When the diver pushed himself into the hatch in the submerged catch, he found a timeless treasure. Not one torn chest full of coins and treasures, but hundreds of glass beer bottles, partially buried in silt. The beers were down there for over 100 years, all lined up together. This was reported by the BBC which, during its search, reconstructed the movements of the explorer in question, Steve Hickman, a diving technician and amateur diver. As soon as he removed the first bottle from where he had put it, the sediment washed away in huge clouds. With visibility down to zero, Hickman continued to search for other bottles in the dark.
The wreck in question is the Wallachia, a cargo ship that sank in 1895 off the coast of Scotland in fog after a collision with another ship. Wallachia had just emerged from Glasgow and was filled with various wells in use at the time, including large containers of a chemical called tin chloride. But there were also thousands of bottles of wine in the ship. Many of them have apparently been preserved in the cold waters where the ship lay at sea for more than a century.

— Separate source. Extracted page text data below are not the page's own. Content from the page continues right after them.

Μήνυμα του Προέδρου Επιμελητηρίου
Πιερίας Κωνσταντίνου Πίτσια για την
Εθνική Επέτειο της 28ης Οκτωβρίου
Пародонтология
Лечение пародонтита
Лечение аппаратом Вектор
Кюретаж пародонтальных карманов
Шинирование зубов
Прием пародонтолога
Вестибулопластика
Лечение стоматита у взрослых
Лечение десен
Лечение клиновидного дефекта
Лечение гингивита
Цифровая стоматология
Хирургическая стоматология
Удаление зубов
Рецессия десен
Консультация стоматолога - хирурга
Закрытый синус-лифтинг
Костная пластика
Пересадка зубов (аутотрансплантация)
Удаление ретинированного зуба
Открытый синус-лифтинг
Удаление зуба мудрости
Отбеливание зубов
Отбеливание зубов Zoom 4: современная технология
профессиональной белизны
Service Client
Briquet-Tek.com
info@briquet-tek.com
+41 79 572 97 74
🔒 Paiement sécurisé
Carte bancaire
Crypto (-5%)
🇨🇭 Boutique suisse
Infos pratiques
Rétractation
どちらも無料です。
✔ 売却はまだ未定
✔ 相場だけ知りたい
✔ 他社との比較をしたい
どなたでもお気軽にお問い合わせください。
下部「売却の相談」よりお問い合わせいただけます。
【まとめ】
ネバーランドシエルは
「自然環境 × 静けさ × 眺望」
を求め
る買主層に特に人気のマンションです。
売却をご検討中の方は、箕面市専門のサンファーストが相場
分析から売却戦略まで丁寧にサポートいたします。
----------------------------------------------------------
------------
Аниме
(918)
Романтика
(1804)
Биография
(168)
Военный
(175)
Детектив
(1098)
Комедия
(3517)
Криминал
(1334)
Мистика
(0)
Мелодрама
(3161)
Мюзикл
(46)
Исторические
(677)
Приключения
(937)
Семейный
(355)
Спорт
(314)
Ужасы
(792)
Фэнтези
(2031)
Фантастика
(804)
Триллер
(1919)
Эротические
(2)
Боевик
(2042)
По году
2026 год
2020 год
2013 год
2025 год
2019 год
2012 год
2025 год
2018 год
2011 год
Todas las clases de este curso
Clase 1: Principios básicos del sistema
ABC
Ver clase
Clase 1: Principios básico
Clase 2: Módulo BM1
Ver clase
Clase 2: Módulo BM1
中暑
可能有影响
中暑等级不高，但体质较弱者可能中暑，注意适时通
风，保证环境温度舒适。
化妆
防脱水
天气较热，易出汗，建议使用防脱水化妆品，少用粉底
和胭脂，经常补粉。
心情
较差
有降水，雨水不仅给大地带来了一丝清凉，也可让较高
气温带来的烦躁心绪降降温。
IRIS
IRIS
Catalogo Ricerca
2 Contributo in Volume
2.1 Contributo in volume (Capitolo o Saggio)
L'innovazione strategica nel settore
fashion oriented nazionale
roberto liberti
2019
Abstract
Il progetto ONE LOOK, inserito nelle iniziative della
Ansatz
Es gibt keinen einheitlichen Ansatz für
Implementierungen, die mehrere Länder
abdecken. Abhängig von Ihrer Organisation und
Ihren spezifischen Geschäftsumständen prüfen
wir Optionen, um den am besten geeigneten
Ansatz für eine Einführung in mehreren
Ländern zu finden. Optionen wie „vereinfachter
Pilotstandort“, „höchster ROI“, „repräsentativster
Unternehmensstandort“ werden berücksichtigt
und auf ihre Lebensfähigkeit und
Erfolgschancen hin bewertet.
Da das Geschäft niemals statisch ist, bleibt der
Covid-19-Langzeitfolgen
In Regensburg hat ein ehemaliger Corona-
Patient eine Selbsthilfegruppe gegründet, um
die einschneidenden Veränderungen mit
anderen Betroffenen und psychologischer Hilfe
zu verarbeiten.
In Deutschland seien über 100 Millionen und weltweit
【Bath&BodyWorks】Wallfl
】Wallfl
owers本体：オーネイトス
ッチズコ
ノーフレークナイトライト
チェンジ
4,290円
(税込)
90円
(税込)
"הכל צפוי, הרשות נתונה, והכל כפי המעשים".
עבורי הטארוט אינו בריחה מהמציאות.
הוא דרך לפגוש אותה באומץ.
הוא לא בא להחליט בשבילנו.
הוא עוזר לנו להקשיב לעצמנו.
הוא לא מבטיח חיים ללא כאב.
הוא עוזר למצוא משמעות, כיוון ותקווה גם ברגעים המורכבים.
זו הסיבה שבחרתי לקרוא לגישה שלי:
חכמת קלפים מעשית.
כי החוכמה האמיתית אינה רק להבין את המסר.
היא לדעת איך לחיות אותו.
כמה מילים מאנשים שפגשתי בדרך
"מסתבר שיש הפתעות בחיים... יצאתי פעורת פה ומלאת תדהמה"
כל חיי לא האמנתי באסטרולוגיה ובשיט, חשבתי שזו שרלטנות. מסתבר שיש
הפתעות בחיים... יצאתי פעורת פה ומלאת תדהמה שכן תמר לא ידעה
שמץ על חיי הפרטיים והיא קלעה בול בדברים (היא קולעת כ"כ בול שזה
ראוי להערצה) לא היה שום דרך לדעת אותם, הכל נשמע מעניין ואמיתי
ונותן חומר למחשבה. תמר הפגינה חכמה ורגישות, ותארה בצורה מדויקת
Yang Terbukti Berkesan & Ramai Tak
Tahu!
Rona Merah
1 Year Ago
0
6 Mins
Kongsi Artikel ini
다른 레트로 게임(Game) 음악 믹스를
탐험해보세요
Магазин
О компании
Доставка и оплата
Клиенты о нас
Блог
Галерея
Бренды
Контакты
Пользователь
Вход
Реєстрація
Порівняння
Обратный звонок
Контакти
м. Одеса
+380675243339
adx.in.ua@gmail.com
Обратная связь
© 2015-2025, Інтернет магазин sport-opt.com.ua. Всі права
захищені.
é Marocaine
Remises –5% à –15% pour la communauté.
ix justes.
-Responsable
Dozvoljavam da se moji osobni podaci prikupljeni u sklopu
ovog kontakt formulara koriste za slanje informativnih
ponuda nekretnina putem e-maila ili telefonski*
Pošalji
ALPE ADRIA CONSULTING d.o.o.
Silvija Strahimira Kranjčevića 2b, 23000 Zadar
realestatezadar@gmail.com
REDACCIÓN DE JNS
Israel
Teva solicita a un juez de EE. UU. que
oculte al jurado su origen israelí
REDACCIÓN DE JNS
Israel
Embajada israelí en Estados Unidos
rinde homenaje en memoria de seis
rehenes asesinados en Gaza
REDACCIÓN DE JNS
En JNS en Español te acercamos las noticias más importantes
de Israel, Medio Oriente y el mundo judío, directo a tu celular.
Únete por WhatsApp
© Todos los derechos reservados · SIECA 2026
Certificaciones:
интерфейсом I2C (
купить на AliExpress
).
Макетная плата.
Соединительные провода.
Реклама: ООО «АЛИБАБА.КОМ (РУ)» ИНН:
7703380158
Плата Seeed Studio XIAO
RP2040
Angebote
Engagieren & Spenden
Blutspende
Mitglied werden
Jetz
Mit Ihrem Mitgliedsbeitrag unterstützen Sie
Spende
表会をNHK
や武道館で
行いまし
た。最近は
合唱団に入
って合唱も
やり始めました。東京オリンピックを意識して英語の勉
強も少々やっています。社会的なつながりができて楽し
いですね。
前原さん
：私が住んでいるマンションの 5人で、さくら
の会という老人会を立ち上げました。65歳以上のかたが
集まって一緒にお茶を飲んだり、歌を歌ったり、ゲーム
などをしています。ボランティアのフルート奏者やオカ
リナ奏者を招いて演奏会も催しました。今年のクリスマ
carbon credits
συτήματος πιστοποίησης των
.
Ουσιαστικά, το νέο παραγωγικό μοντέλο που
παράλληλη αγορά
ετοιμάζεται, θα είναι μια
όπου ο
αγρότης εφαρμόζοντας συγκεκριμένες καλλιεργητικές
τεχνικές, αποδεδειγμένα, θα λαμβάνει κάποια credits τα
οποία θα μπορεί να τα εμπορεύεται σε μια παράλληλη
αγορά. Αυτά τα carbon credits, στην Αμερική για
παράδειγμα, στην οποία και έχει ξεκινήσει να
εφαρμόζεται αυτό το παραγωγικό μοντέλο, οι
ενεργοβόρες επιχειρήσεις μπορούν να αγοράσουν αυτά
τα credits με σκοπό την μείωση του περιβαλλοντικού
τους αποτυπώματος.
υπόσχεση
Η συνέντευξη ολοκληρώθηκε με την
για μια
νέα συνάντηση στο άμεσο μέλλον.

Since he began diving into Wallachia in the 1980s, Hickman has also recovered dozens of bottles containing whiskey, gin, and beer. The recovered beer bottles were handed over to scientists at a research company called BrewLab, who, together with colleagues from the University of Sunderland, were able to extract live yeast from the liquid inside the three bottles. He then used that yeast in an attempt to recreate the original beer. The unusual yeast could have applications in modern brewing and “make today’s beers even better.”
This is just one example of a growing area of research among brewers and other liquid fermenters looking to forgotten strains of yeast in the hope that they can be put to good use. Although the beer Hickman found, by his own admission, “smells ferocious, a kind of salty, foul-smelling odour.”